Question

The code is as follow :

#include <stdlib.h>

int num = 3;   // Static external variable
int *ptr = &num;

int main(void)
{
 int num2 = 4;  // Automatic variable
 int *ptr2 = &num2;

 free(ptr);  //Free static variable
 free(ptr2); //Free automatic variable

 return 0; 
}

I try to compile the above code and it works, I'm curious does the free() function able to free both the static variable and also automatic variable? Or basically it does nothing?

Was it helpful?

Solution

Calling free() on a pointer not returned by memory allocating functions(malloc,calloc etc) causes Undefined Behavior.
Your code has an Undefined Behavior, So the compiler does not need to give you any diagnostic of it and it can show any behavior, it might work, or crash, or literally do anything.

Just avoid writing code which causes an Undefined Behavior is the only solution.

OTHER TIPS

You shouldn't do that. free is only used for memory dynamically allocated from heap by malloc family of functions.

Memory for num is statically allocated in data segment and can't be released. Memory for num2 is allocated in the main's call stack frame and will be released as soon as main returns.

What actually happens depend on implementation of free. There are usually specific data structures maintained in heap to help malloc/free track the allocated and free memory areas. free expects these data structures to be somewhere around the place its argument points to. An when you pass it a pointer which doesn't point to a malloc-allocated heap area, it'll consider garbage data as some useful information and do some strange things. And you're lucky if the result is just an immediate program crash.

◆ **Brief A**:
Translate this sentence from the free() discussion into Spanish: "Memory for num is statically allocated in data segment and can't be released."
◆ **Brief B**:
Set down, word for word, everything in the free() discussion from "I try to compile" down to "the only solution.".
◆ **Brief C**:
Summarize the free() discussion in two sentences.
None of the items is needed for this work.

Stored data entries
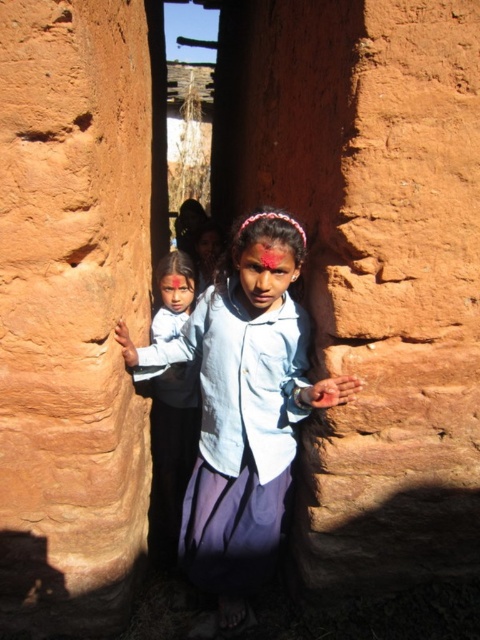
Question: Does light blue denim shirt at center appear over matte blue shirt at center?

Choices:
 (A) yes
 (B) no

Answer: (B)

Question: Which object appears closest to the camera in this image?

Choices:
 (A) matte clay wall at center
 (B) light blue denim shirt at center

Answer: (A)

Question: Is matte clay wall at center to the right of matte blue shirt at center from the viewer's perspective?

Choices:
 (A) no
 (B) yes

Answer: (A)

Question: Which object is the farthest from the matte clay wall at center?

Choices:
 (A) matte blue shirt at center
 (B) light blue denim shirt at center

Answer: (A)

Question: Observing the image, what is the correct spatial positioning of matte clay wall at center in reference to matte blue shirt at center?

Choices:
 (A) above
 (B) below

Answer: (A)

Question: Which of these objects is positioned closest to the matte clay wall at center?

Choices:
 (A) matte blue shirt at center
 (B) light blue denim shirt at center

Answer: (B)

==

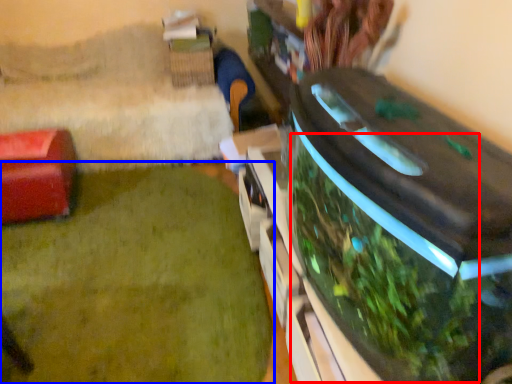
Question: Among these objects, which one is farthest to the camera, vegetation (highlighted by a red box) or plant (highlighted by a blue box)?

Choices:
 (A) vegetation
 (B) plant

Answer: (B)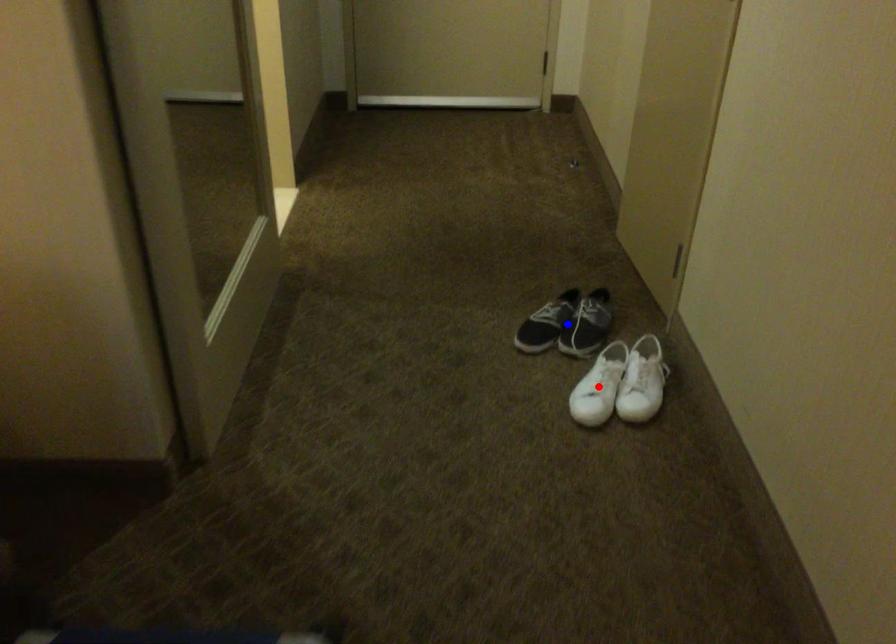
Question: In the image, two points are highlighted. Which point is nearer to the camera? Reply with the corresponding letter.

◆ **Task output A**:
La memoria para num se asigna estáticamente en el segmento de datos y no se puede liberar.

◆ **Task output B**:
I try to compile the above code and it works, I'm curious does the free() function able to free both the static variable and also automatic variable? Or basically it does nothing?

Was it helpful?

Solution

Calling free() on a pointer not returned by memory allocating functions(malloc,calloc etc) causes Undefined Behavior.
Your code has an Undefined Behavior, So the compiler does not need to give you any diagnostic of it and it can show any behavior, it might work, or crash, or literally do anything.

Just avoid writing code which causes an Undefined Behavior is the only solution.

◆ **Task output C**:
The asker compiled C code that calls free() on pointers to a static variable and an automatic variable, and asks whether free() releases both or does nothing. The replies say that calling free() on a pointer not returned by malloc-family functions causes undefined behavior, because free is only for heap memory those functions allocate, and they add that the static memory can't be released while the automatic memory is released when main returns.